### Document excerpt
------------

ESL-EFL Class about sustainability and the environment featuring clips from dystopian sci-fi and animated short film
With the Extinction Rebellion currently raging in London, and Brits proving they have a taste for protest and civil disobedience after all, it seems the right time to post a class on the environment and particularly the unsustainable pillaging of world resources. Clearly it is a subject that warrants more than a cursory one-off class, but I thought I’d share a few clips that might generate some interesting discussion and help build vocabulary.
Seth Boydon‘s animated short film An Object at Rest charts the progress of a rock over thousands of years, largely unbothered until the dawn of man. The film is interesting as it is good way of eliciting structures around fabrication and repurposing (i.e., “made (out) of/made into”, “turned into”, “used as” etc.). It is not only a commentary on human transformation of the landscape but also mankind’s propensity for technological evolution and warfare. Its weary protagonist, an ever-diminishing rock buffeted from one situation and purpose to another, appears largely fatigued by the insatiable human appetite for economic progress.
Watching this charming and uncynical animation I was reminded of a highly prescient work of science fiction from the 1970s called Soylent Green. In this classic dystopia starring Charlton Heston, the world’s resources are dangerously stretched by overpopulation and climate change; its economies wracked by unemployment and unrest. The only nourishment to be found is supplied by one company, the Soylent Corporation, which produces the eponymous foodstuff: an industrialized, plankton-based product, itself scarce and stingingly rationed.
Soylent Green’s vision of the future might have been seen as quite outlandish at the time of release (1973), or when the novel it was based on – Make Room! Make Room! – was published (1966). Yet despite the somewhat dated effects, the film is more relevant now than ever. Incidentally, the film sets its action in 2022, while the novel was less conservative in its estimates, the 1999 premise lending its plot a fin-de-siècle pessimism.
The brilliant opening sequence shows the rapid transformation of the United States from the arrival of European farmer-settlers to the emergence of vast megatropolises, via the arrival of the automobile. It is a sequence that I ought to have used in tandem with – or instead of – the Bladerunner clip in my post on urbanization. If you wish to spend more time focusing on the world represented in Soylent Green there are some evocative clips with limited dialogue to work from on Youtube, notably this one of a New York marketplace which erupts in rioting when the police try to clear crowds queuing for the eponymous foodstuff.

------------

### Input data
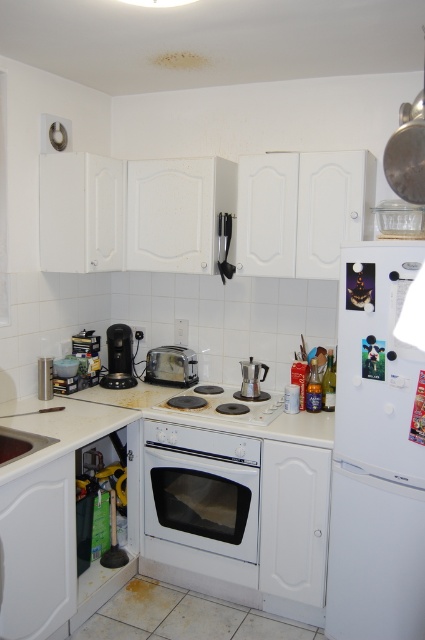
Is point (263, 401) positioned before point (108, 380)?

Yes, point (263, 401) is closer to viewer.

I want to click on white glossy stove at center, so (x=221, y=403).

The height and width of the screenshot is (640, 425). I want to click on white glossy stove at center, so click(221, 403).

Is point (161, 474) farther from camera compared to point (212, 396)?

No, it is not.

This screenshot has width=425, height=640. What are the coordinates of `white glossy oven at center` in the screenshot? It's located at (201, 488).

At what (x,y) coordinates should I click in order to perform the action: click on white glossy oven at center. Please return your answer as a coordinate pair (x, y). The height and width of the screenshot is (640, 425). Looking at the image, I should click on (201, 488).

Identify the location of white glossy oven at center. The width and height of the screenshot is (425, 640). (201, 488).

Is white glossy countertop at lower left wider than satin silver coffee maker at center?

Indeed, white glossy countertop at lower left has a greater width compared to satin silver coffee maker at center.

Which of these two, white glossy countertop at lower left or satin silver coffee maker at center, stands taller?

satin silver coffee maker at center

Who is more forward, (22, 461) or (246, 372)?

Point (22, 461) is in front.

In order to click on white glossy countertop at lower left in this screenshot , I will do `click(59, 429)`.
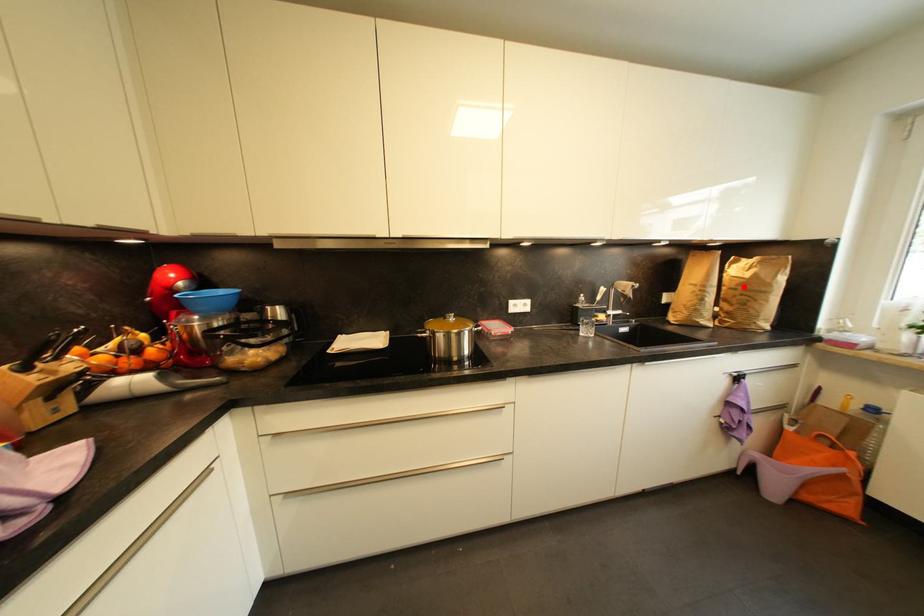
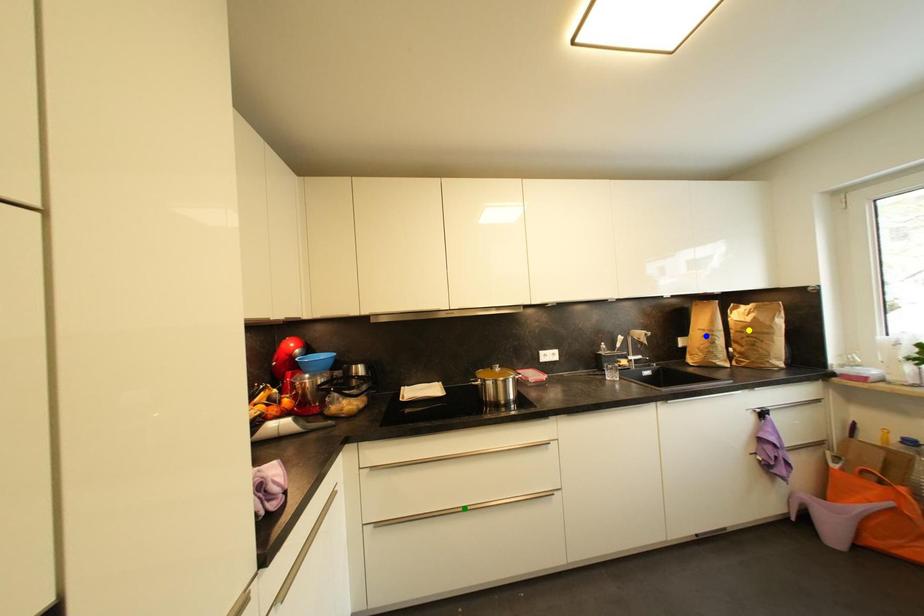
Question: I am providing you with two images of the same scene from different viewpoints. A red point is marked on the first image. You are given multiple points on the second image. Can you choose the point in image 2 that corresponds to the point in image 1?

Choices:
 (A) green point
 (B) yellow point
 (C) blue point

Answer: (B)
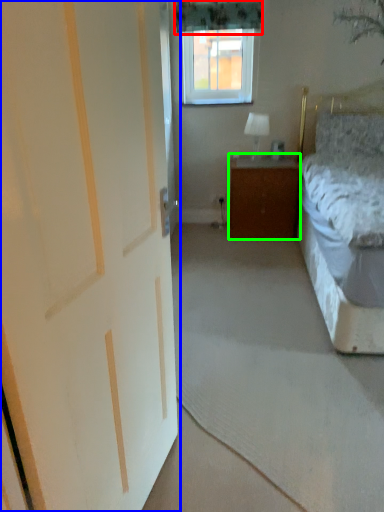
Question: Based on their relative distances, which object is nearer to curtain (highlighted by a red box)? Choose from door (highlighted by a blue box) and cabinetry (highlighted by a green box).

------------

### Problems and tasks
- a) Return everything in the sustainability class post from "Soylent Green’s vision" down to "a fin-de-siècle pessimism.".
- b) State whether each statement agrees with the sustainability class post, answering yes or no and quoting the words that decide it: (i) Soylent Green was released in 1973. (ii) The novel Make Room! Make Room! sets its action in 2022. (iii) The short film An Object at Rest follows a rock over thousands of years.

### Problem solutions
- a)
Soylent Green’s vision of the future might have been seen as quite outlandish at the time of release (1973), or when the novel it was based on – Make Room! Make Room! – was published (1966). Yet despite the somewhat dated effects, the film is more relevant now than ever. Incidentally, the film sets its action in 2022, while the novel was less conservative in its estimates, the 1999 premise lending its plot a fin-de-siècle pessimism.

- b)
(i) Yes: "at the time of release (1973)"
(ii) No: "the film sets its action in 2022, while the novel was less conservative in its estimates, the 1999 premise lending its plot a fin-de-siècle pessimism"
(iii) Yes: "charts the progress of a rock over thousands of years"